Tareas pendientes =>
#1 En el hilo sobre discos SSD, ¿con cuánto espacio dice pcmaster que puede encontrarse el equipo si se compra con disco duro de portátil?
#2 Reproduzca del hilo sobre discos SSD el tramo que va desde "Alguien de por" hasta "flash, duran menos.".
---------- Fragmento del texto
Alguien de por aqui tiene un juguete de estos (o alquien que use un SSD) y puede compartir su experiencia ?

Gracias  :Smile: 

----------

## pcmaster

No tengo nigún equipo de estos, pero sí te puedo decir que las SSD son más caras y de menor capacidad que los discos duros. Y además, como usan memoria flash, duran menos.

Yo lo compraría con disco duro de portátil normal y corriente. Puede que la batería dure algo menos, y pese algo más, pero lo puedes encontrar con 160 GB de espacio, cosa que en SSD de momento, ni en broma (o a un precio desorbitado).

----------

## el_Salmon

Ferdy (desarrollador español de Gentoo) comentó algo en su blog sobre su EEE PC 901: http://fpereda.wordpress.com/2008/10/15/eeepc-901-first-impressions/

----------

## Inodoro_Pereyra

 *pcmaster wrote:*   

> Yo lo compraría con disco duro de portátil normal y corriente.
--------------------
---------- Datos suministrados
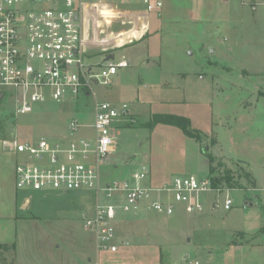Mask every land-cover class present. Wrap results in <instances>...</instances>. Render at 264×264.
<instances>
[{"label":"rangeland","instance_id":"1","mask_svg":"<svg viewBox=\"0 0 264 264\" xmlns=\"http://www.w3.org/2000/svg\"><path fill=\"white\" fill-rule=\"evenodd\" d=\"M162 2L160 12L149 14V22H138L136 29L145 25L141 32H127L133 25L126 18L124 24L120 19L110 25L102 23L96 37L92 24L86 28L91 42L86 46L88 63L111 54L115 62L122 56L130 59V66L118 70L111 86H95L94 96L49 102L18 116L13 114L11 101L1 100L0 138L59 142L62 136L91 137L92 130L84 126L70 135L68 123L75 118L80 124H92L95 101L127 104L130 116L114 130V149L101 168L103 179L125 178L141 165L149 167L151 184L185 175L204 179L209 163L201 149L216 151L213 166L220 163V172H249L259 189L244 178H235L239 186L224 189L229 191L232 209H211V201H222L226 192L203 195L202 212L186 213L176 204L172 216L158 215V230L170 237L174 247L195 252L196 256L190 254L184 260L264 264V229L260 231L264 227V0ZM130 7L132 12L142 10L140 5ZM102 14L111 16L107 11ZM143 33L140 40L120 44L124 38ZM162 114L188 118L190 128L200 132V141L172 125L149 126L154 115ZM67 196L72 198L32 200L38 217L29 221V228L24 230L22 225L15 246L0 248V264H93L89 251L95 244L82 220L91 215L94 196L89 190ZM156 216L144 209L120 212L117 228L131 229L142 218Z\"/></svg>","mask_w":264,"mask_h":264},{"label":"built area","instance_id":"2","mask_svg":"<svg viewBox=\"0 0 264 264\" xmlns=\"http://www.w3.org/2000/svg\"><path fill=\"white\" fill-rule=\"evenodd\" d=\"M132 5H140L142 10L132 12ZM162 7V0H0V95L13 103L16 116L49 102L61 104L94 96L95 86H111L118 70L128 68L130 61L122 56L116 62L114 58L88 63L86 46L91 42L86 28L92 24L96 37L102 23L110 25L120 19L124 24L126 18L133 25L127 32H141L145 25L136 29L138 22L160 12ZM104 11L111 16L105 17ZM143 36L144 33L139 37L133 34L118 43L123 45ZM129 110L127 104L95 101L92 124L83 125L74 118L67 125L70 135L83 126L90 127L91 137L62 136L59 142L44 138L2 141L16 156L17 190L94 193L93 212L83 218L82 225L98 252H115L123 243L116 226L120 212L137 213L142 208L169 217L180 204L186 213H199L205 209L203 195L224 192L222 201L211 202V209L233 208L229 191L224 190L228 188H214L208 175L204 179L178 176L168 183L151 184L149 167L141 165L125 178L104 180L101 168L113 150L114 130L130 116ZM181 264L199 262L183 260Z\"/></svg>","mask_w":264,"mask_h":264},{"label":"crops","instance_id":"3","mask_svg":"<svg viewBox=\"0 0 264 264\" xmlns=\"http://www.w3.org/2000/svg\"><path fill=\"white\" fill-rule=\"evenodd\" d=\"M147 21L149 22L148 19ZM193 75L201 79L207 78V76L198 75V73H193ZM83 97L89 96L86 95ZM3 140L5 139L0 138V245L8 247L15 245L22 225L25 230L29 228V221L38 217L37 208L35 204H32L33 199L36 197H38L37 199H42L44 196H50L55 201L64 198L69 199L72 196H67V193L72 192H37L40 196H33V194L27 193V191L17 190L14 184L16 156L13 151L2 145ZM219 151L217 152L218 154H220ZM117 168V166H113L114 170ZM252 181L257 186L254 175ZM92 194L94 196L93 192ZM95 203L96 198L94 196L93 205L89 207L90 212H93ZM249 206H251V203ZM140 211H143V209L141 208ZM156 215V217L142 218L144 219L143 222L137 223L138 226H136V223L134 225L132 224L131 229L124 228L120 230L117 228L119 241H123V243L118 245V249L115 252H98L96 249L90 250L89 257L92 258L93 264H181L184 259H188L191 256L190 254L195 255L193 250H185L186 248L179 249L170 243V237L166 236L165 232L158 230L161 222L157 218L158 214ZM234 246L240 247L241 245L236 244ZM253 246L255 245H250V247ZM15 252L18 254V250H15ZM232 264L242 263L232 262ZM250 264L257 263L252 260Z\"/></svg>","mask_w":264,"mask_h":264},{"label":"trees","instance_id":"4","mask_svg":"<svg viewBox=\"0 0 264 264\" xmlns=\"http://www.w3.org/2000/svg\"><path fill=\"white\" fill-rule=\"evenodd\" d=\"M157 123H162V124H167V125H172L177 128H179L184 135L188 136L189 138H193L196 141H200L201 136L200 132L198 130H194L190 128V121L188 118L183 117V116H177V115H172V114H162V115H154L149 123V126H152V124H157ZM206 148V147H205ZM202 148L201 152L206 155L208 158L209 162V168H208V177L211 180V185L214 188L218 187H226V188H235L238 185L237 182H235V178L241 179L244 178L249 184L254 185L249 172L243 171L242 169L241 173H233L231 170H224L223 172H220L218 169L222 167L220 163H217L216 166H213L214 162L216 161V158L214 157L213 153H207V149ZM264 227L260 229V231H263ZM15 246V245H12ZM1 247H7V246H2Z\"/></svg>","mask_w":264,"mask_h":264},{"label":"water","instance_id":"5","mask_svg":"<svg viewBox=\"0 0 264 264\" xmlns=\"http://www.w3.org/2000/svg\"><path fill=\"white\" fill-rule=\"evenodd\" d=\"M112 59H114V55H113V54L108 55V56H106V57L104 58V60H112ZM2 99H3V96L0 95V101H1ZM213 155H216V151H213Z\"/></svg>","mask_w":264,"mask_h":264},{"label":"flooded vegetation","instance_id":"6","mask_svg":"<svg viewBox=\"0 0 264 264\" xmlns=\"http://www.w3.org/2000/svg\"><path fill=\"white\" fill-rule=\"evenodd\" d=\"M104 59V58H103Z\"/></svg>","mask_w":264,"mask_h":264}]
</instances>
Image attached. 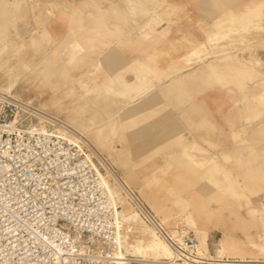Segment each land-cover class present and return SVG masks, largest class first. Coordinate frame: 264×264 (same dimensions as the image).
<instances>
[{
	"label": "rangeland",
	"instance_id": "1",
	"mask_svg": "<svg viewBox=\"0 0 264 264\" xmlns=\"http://www.w3.org/2000/svg\"><path fill=\"white\" fill-rule=\"evenodd\" d=\"M50 21H57L55 32ZM245 24L252 28L240 32ZM0 28V89L12 83L8 93L79 132L110 167L102 177L119 210L118 254L143 263L132 244L150 237L126 187L171 230L181 226L210 249L222 242L245 251L241 256L264 259V204L255 207L264 202V64L255 67L262 75L241 80L242 89L208 67L210 60L219 69L238 67L249 56L264 62V0H0ZM183 32L203 44L200 55L177 40ZM221 32L224 37L208 40ZM170 37L176 41L170 44ZM108 60L116 64L108 67ZM172 64L179 78L165 86ZM93 67L121 81L110 90L93 86ZM193 139L203 156H191ZM220 166L229 178L216 172Z\"/></svg>",
	"mask_w": 264,
	"mask_h": 264
},
{
	"label": "built area",
	"instance_id": "2",
	"mask_svg": "<svg viewBox=\"0 0 264 264\" xmlns=\"http://www.w3.org/2000/svg\"><path fill=\"white\" fill-rule=\"evenodd\" d=\"M109 168L79 132L0 89V264H121ZM124 191L173 264H264L203 248Z\"/></svg>",
	"mask_w": 264,
	"mask_h": 264
},
{
	"label": "bare ground",
	"instance_id": "3",
	"mask_svg": "<svg viewBox=\"0 0 264 264\" xmlns=\"http://www.w3.org/2000/svg\"><path fill=\"white\" fill-rule=\"evenodd\" d=\"M160 2V1H159ZM19 4V3H18ZM161 4V3H160ZM5 6H6V4H5ZM17 7V6H16ZM18 8V7H17ZM16 8V9H17ZM109 8V7H108ZM161 8V7H160ZM110 9V8H109ZM119 11V10H118ZM5 12V11H4ZM139 12V11H138ZM175 12V11H174ZM61 13V12H60ZM63 13V12H62ZM129 13H130V11H129ZM2 14V13H1ZM117 14V16L120 18V19H122V20H126V17L125 16H123V15H120L119 13H116ZM4 15V14H3ZM57 15H59V14H57ZM64 15V14H63ZM8 17H9V15H8ZM59 17V16H58ZM64 17V16H63ZM62 16H61V14H60V18H63ZM3 18V17H2ZM59 18V20H61ZM57 19V18H56ZM64 20H65V18H64ZM117 20H118V18H117ZM132 20V19H131ZM62 21V20H61ZM252 21V20H251ZM1 22H3V20H1ZM64 22V21H63ZM5 23V22H4ZM3 23V24H4ZM50 23H52L51 21H50ZM134 23V22H133ZM149 23V22H148ZM253 24V23H252ZM249 25V24H248ZM248 25H240L239 27L240 28H237L238 30L239 29H242L243 31L242 32H244V30H246L248 27ZM3 26V25H2ZM5 26V25H4ZM146 26V25H145ZM250 26V25H249ZM188 27H190V24H188V26H187V28ZM3 28V27H2ZM143 28V27H142ZM218 28V27H217ZM250 28H252L251 26H250ZM1 29V28H0ZM125 29V28H124ZM4 30V29H3ZM142 30V29H141ZM141 30H139V31H141ZM248 30H250V29H248ZM0 31H2V30H0ZM234 32L236 31V30H233ZM240 31V30H239ZM53 32H55L54 30H53ZM217 32H218V30H217ZM241 32V31H240ZM141 33V32H140ZM219 33V32H218ZM217 33V34H218ZM236 33V32H235ZM237 33H239V32H237ZM251 33V32H250ZM211 35L210 37H209V41H215V40H218V38H221V37H224L225 36V34L226 33H223V32H221L219 35ZM253 34H254V32H253ZM245 36H246V34H245ZM177 40H182V41H186L187 42V44L190 46V50H189V52H191V53H193V54H197V55H200L201 53L200 52H202L203 50H201L202 48V46H203V44L201 43V42H198L197 41V36L196 35H194V34H192V33H188V32H183V33H181L180 34V39H177ZM176 40L174 39V38H172L171 40H170V42L172 43V42H175ZM214 43V42H213ZM201 48V49H200ZM223 48V47H222ZM203 54V53H202ZM49 56H50V54H49ZM250 58H248V59H239L236 63H238L237 64V66L238 67H227V66H223L222 68H224V69H222V68H220L219 69V66L218 65H215V64H211V60L208 62V67H209V70H210V72H212V74H213V76H215L216 78H218V79H220V80H222V79H228L229 78V80H231L232 82H234V83H236V85H238V86H236L237 87V89H242L243 87V85H241V80L243 79V78H245L246 76L247 77H250V78H255L256 77V75H262V73L261 72H256L255 70H258V69H256L255 67H257V68H259L260 66H262L263 64H264V62H261V61H259L258 59H256L255 57H252V56H249ZM47 59H49V58H47ZM221 60H225V59H221ZM235 63V64H236ZM222 64V63H221ZM224 64V63H223ZM229 64V63H228ZM240 64V65H239ZM232 64H230V66H231ZM256 65V66H255ZM245 66V67H244ZM46 67H48V66H46ZM221 67V66H220ZM225 68H229V69H235V68H238L237 69V71H236V74H233L232 72H228L229 71V69H227V70H225ZM51 69V68H50ZM231 69V70H232ZM173 69H171V71H172ZM48 71V70H47ZM174 71V70H173ZM172 71V72H173ZM264 73V72H263ZM161 74V73H160ZM175 74V73H174ZM151 76V75H150ZM258 78V77H257ZM262 83V82H261ZM11 86H12V83H10V84H8V86H5V88H3V90L4 91H6V92H8L9 90H10V88H11ZM165 86H169L168 84L167 85H165ZM3 87V86H2ZM262 88H264V85H263V87ZM180 90V89H179ZM79 92V91H78ZM70 93V92H69ZM92 91L90 90L89 91V95H90V98L91 97H95L94 96V94L92 93ZM72 94V93H71ZM76 95V94H75ZM172 98V97H171ZM79 103V102H78ZM249 118V117H248ZM252 118V117H251ZM250 118V119H251ZM245 119V118H244ZM114 120V119H113ZM243 121H246V120H243ZM112 122V121H111ZM261 125V124H260ZM243 130H244V128H242ZM240 133V132H239ZM243 135V134H242ZM240 136V135H239ZM237 137V136H236ZM201 146H200V144L199 143H197L196 141H191V145H190V147H189V149H190V153H191V156H192V154H195V155H197V157H198V155H200V156H203V152L205 151H202V150H200L201 148H200ZM187 152V151H186ZM194 152V153H193ZM205 153H207L208 154V152H205ZM190 155V154H189ZM209 155H212V154H209ZM193 157V156H192ZM196 157V156H195ZM194 159V158H193ZM201 159V158H200ZM218 174L220 173V175L221 176H225V177H228V174H227V172L225 171V169L223 168V167H221L220 166V168L216 171ZM216 172H212V173H216ZM229 178V177H228ZM230 179H233V178H230ZM235 179V178H234ZM104 180V179H103ZM105 181V180H104ZM233 182H235V187L234 188H236L235 190L236 191H239V184H238V182L237 181H233ZM106 183V182H105ZM108 188V187H107ZM242 189V188H241ZM240 192V191H239ZM110 196V195H109ZM111 199V198H110ZM119 199V198H118ZM114 204V203H113ZM117 208H118V206H116L115 204H114V210H115V215L117 216L118 215V213H119V210H117ZM190 212V211H189ZM262 215V214H261ZM186 216H188V218H189V223H193V218H192V214L191 213H189V214H186ZM115 221H116V219H115ZM142 222V221H141ZM144 224V223H143ZM145 225V224H144ZM147 226V225H146ZM148 227V226H147ZM149 228V227H148ZM150 229V228H149ZM143 230L145 231V228L143 227ZM149 238H148V240L147 241H145L144 242V244H141L140 243V241L138 240V241H135L134 242V244H132V247H133V253H135V254H137V255H139L141 258L140 259H138V260H140V261H142L143 263H140V264H154V263H152V262H156V263H159V264H161V263H165V264H173L172 263V261H171V258H172V252H171V249H170V247L162 240V239H160L153 231H152V229H150V231H149ZM201 242L205 245L206 243H205V241H204V239H201ZM117 243H118V246L119 245H122L121 244V242L117 239ZM252 247H255V248H260L259 247V245L256 243V242H252ZM203 248H207V247H204L203 245H201ZM262 248H264V245H262L261 246ZM132 250V249H131ZM250 250V249H249ZM217 252H225V253H229L230 255L232 254V255H234V254H240V255H242V254H244L245 253V251H243V250H240V249H236V248H231V247H228L225 243H220V246L218 247V249L216 250ZM119 252H117V254H118ZM225 255V254H224ZM118 256H119V258L121 259V264H126L125 263V261L126 262H128V264H134L135 262H132L133 260H136L135 258L133 259V258H129V259H125L126 258V256L125 255H120V254H118ZM234 256H236V255H234ZM149 258H151L152 259V261H150L149 262ZM239 258H241V259H247V258H249V260H251V261H256V260H259V259H257V258H250V257H239ZM130 260V261H129ZM137 261V260H136ZM262 261H264V259L262 260Z\"/></svg>",
	"mask_w": 264,
	"mask_h": 264
},
{
	"label": "crops",
	"instance_id": "4",
	"mask_svg": "<svg viewBox=\"0 0 264 264\" xmlns=\"http://www.w3.org/2000/svg\"><path fill=\"white\" fill-rule=\"evenodd\" d=\"M233 5V4H232ZM64 16V17H63ZM62 17V21H65V22H67L68 20H69V17H70V15L69 16H67V14H65V15H63ZM64 18H65V20H64ZM54 24H57V21L56 22H52V23H50L49 24V26H50V29H51V31L53 32V28H55V25ZM94 33H96V31L94 30L93 31ZM120 34H121V32H119ZM125 33H127V31H125ZM157 34V36H159V35H162L163 34V32H161V33H159V32H157L156 33ZM146 36V35H145ZM125 37H131V38H136V39H143L144 37H142V36H139L138 34H132V35H126L125 34ZM146 37H149V38H152V39H154V36H150V35H147ZM145 37V38H146ZM173 37H170V38H168L169 39V41L172 39ZM72 41H74L72 44H73V47H79V49L81 50V46L78 44V42L74 39V40H72ZM68 42L69 43H71V40H68ZM170 44H171V42H170ZM82 55V54H81ZM119 55V56H118ZM122 56V54H119V53H117V54H114V56L113 57H115V58H119V57H121ZM54 59H53V57H51L50 59H49V63H50V65L51 66H53V67H56V66H54L55 64H53L54 62H52ZM111 63H112V66L114 65V64H116V62H115V60H108L107 61V63H106V65H108V67L111 65ZM95 64L96 63H94L93 64V66L95 67ZM49 65V64H48ZM90 66L92 65L91 63L89 64ZM103 65V68H106V65L105 64H102ZM94 67H93V72H92V79H93V86H99L100 88H106L107 86H109L110 88H109V90L112 88L111 86H115V81H117V80H120L121 81V79L120 78H116V79H113L112 77H111V75H110V73H104V72H106V71H99V73H96V70H94ZM71 68H73V67H71ZM64 69V71L63 72H65V71H67V73L66 74H68L69 75V73H68V68H63ZM171 69H173L172 71H171ZM177 67L174 65V64H172L170 67H169V69H168V71L167 72H165L164 73V78H168L169 80H168V82H166V83H164V84H168L169 86L170 85H172L173 83H175V81L179 78V77H177L178 75H177ZM84 70H87V68L86 69H84ZM175 73V74H174ZM66 74H64V75H66ZM71 74V73H70ZM97 74V75H96ZM99 74V75H98ZM69 77H71V78H74V79H72V80H77L78 78L74 75H70ZM158 79H163V77H158ZM226 80H228V79H226ZM137 81V80H136ZM137 83V82H136ZM122 84V83H121ZM99 87H97V88H99ZM240 128L242 129V128H244V130H245V126L244 125H241L240 126ZM194 141H196V139H193ZM197 143H199L198 141H196ZM264 143V141H262V144ZM258 148L257 147H255V152H256V154L258 155ZM257 161H258V159H257ZM257 161H255V163L257 162ZM254 163V164H255ZM254 202H256L257 203V201L255 200ZM260 204V205H259ZM259 206H255L256 208H260L261 206H262V204H264V202H262V201H260L259 202ZM201 244V243H200ZM202 245V244H201ZM204 247H207L206 245L204 246ZM208 248V247H207ZM233 257H244V256H241V255H236V256H233Z\"/></svg>",
	"mask_w": 264,
	"mask_h": 264
}]
</instances>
--------------------
Tareas resueltas =>
#1 Con 160 GB de espacio.

#2
Alguien de por aqui tiene un juguete de estos (o alquien que use un SSD) y puede compartir su experiencia ?

Gracias  :Smile: 

----------

## pcmaster

No tengo nigún equipo de estos, pero sí te puedo decir que las SSD son más caras y de menor capacidad que los discos duros. Y además, como usan memoria flash, duran menos.